Stored items
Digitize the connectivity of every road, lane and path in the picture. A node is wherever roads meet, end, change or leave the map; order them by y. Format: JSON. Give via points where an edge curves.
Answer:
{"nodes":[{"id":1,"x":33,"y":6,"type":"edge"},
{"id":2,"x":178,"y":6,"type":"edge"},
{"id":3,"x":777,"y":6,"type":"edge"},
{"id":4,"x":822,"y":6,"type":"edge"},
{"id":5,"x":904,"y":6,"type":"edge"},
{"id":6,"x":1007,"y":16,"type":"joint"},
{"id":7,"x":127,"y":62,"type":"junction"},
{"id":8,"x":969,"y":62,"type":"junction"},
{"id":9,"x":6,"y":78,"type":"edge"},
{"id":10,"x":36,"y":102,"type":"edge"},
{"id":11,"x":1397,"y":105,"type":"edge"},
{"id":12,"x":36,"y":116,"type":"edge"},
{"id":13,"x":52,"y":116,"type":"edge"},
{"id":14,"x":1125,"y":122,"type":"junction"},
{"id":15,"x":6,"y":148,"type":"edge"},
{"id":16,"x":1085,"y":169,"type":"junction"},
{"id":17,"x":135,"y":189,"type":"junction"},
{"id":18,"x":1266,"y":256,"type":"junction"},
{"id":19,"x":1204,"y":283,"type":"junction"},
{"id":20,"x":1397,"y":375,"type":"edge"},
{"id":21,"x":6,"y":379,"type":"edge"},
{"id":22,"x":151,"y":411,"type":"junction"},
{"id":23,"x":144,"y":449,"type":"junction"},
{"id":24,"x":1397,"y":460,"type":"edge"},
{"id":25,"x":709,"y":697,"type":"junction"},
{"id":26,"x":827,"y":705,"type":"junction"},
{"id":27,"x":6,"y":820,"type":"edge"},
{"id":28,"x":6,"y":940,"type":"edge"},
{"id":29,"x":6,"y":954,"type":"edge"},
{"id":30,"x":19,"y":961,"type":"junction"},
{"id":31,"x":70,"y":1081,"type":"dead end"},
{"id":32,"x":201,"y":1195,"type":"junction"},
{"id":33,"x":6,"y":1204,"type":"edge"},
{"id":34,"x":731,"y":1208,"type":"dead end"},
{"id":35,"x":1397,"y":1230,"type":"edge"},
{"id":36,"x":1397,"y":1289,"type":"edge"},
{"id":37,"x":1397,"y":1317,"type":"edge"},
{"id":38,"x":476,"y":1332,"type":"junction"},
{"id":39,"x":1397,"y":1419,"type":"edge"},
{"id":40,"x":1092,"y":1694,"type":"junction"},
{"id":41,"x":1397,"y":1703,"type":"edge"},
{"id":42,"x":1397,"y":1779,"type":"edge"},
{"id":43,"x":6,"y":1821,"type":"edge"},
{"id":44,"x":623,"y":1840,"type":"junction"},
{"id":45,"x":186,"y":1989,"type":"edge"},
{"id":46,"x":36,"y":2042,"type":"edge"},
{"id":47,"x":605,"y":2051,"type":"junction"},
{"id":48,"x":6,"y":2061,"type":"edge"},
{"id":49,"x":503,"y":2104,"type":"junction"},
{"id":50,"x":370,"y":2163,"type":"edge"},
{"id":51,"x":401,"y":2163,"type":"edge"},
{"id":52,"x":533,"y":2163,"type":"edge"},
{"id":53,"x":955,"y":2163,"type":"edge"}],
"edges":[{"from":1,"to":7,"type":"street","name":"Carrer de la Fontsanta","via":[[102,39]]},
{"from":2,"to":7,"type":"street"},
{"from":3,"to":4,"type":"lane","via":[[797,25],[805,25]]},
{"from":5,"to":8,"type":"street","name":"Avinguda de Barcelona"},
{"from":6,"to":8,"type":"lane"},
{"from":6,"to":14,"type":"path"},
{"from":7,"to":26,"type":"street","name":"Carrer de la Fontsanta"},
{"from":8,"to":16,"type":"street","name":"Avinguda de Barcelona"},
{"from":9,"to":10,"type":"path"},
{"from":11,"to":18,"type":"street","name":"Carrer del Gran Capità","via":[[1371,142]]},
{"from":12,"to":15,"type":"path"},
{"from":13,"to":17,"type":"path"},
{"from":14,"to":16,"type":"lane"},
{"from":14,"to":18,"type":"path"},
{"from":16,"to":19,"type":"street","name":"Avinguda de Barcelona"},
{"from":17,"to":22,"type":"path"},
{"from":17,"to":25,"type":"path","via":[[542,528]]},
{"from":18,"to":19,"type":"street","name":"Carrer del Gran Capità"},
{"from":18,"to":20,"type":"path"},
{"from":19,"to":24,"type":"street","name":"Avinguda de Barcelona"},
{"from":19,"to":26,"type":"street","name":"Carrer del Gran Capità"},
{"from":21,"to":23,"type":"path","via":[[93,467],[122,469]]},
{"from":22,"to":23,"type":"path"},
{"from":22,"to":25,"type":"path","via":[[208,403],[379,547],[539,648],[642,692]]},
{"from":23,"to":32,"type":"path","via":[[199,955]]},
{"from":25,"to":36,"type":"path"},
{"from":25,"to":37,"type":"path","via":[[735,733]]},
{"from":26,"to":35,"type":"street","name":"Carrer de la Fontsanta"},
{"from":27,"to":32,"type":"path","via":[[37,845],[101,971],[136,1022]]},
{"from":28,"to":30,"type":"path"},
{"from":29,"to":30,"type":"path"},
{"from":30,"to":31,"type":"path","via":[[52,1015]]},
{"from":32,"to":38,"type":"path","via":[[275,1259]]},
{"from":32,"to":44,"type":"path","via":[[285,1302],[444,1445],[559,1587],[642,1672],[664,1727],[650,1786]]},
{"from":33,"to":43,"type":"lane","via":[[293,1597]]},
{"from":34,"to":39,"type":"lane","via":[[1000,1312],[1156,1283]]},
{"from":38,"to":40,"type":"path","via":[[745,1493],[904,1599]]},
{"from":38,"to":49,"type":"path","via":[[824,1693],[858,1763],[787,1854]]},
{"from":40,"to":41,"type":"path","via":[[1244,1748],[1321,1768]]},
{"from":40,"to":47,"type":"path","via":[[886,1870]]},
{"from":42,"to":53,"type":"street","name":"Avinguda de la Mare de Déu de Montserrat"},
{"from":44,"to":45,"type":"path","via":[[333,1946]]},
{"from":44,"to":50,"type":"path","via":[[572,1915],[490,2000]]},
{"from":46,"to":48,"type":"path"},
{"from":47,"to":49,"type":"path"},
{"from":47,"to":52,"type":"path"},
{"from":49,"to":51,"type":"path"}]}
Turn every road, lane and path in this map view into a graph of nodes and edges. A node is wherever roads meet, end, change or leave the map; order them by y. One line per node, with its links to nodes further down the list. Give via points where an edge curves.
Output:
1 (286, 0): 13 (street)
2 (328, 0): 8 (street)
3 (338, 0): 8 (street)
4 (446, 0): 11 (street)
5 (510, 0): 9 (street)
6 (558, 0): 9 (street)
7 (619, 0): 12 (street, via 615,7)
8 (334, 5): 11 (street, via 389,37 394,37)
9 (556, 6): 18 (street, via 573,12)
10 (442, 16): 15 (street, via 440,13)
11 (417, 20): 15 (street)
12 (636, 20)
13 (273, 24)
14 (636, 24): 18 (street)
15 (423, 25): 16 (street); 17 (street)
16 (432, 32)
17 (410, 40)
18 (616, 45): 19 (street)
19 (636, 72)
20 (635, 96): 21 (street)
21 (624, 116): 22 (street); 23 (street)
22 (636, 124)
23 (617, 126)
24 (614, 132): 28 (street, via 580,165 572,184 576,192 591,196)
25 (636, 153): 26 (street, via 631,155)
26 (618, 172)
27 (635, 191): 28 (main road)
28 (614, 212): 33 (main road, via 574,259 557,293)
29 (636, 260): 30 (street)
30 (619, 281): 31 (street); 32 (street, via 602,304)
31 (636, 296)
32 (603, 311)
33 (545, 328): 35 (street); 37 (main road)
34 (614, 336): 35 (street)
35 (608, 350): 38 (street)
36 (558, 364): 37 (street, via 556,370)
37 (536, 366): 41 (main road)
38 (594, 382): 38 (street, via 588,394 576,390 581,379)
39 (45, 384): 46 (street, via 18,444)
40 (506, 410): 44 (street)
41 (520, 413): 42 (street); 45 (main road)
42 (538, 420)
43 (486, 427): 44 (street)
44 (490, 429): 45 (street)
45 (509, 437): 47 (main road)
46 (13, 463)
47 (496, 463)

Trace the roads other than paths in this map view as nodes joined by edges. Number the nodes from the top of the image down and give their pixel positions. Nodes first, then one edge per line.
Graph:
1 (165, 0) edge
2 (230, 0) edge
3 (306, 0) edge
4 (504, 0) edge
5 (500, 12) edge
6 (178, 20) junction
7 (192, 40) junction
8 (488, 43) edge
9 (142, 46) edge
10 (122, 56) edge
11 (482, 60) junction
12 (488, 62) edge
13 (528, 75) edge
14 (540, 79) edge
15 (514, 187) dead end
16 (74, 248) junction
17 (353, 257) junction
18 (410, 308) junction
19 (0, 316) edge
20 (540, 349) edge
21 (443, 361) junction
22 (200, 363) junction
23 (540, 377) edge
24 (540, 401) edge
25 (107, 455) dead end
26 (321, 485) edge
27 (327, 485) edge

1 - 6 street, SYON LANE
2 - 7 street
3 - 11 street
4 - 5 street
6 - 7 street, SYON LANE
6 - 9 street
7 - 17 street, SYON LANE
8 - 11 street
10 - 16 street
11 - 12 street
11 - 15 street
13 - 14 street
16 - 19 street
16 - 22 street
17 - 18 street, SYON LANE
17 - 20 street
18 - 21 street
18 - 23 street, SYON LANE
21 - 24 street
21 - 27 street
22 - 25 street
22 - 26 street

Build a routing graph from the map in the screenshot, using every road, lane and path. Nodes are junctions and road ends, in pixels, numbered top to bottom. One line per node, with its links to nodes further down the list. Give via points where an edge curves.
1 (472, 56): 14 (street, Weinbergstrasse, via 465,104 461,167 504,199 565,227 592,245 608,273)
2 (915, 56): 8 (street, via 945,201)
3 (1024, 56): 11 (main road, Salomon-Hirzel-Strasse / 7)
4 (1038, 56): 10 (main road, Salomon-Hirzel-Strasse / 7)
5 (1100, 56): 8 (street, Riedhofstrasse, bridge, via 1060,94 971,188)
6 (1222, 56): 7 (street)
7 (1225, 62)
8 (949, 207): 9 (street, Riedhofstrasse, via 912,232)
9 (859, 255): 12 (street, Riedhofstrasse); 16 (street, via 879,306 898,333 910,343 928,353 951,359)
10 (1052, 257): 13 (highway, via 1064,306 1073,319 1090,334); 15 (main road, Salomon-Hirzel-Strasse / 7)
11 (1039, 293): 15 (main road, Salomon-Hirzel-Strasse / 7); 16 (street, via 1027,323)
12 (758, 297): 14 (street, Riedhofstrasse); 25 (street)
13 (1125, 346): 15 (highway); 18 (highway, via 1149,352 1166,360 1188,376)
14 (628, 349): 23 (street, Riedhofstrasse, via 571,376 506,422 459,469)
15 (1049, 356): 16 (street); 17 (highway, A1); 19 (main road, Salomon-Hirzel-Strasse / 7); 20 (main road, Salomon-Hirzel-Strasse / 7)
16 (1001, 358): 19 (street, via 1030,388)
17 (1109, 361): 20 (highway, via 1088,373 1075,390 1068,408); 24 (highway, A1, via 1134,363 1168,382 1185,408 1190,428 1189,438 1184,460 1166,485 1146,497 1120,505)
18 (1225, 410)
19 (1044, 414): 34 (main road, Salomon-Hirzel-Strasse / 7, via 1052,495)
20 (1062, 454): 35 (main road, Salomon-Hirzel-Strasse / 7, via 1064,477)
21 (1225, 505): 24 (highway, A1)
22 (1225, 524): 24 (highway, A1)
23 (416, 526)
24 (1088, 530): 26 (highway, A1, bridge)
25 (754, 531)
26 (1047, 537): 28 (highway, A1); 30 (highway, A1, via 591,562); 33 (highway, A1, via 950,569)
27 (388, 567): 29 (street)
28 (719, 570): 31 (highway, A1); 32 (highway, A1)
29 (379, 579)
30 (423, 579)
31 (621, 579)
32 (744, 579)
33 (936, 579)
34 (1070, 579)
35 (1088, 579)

### Exercise
Report each line above that includes the string "bridge".

### Task output
5 (1100, 56): 8 (street, Riedhofstrasse, bridge, via 1060,94 971,188)
24 (1088, 530): 26 (highway, A1, bridge)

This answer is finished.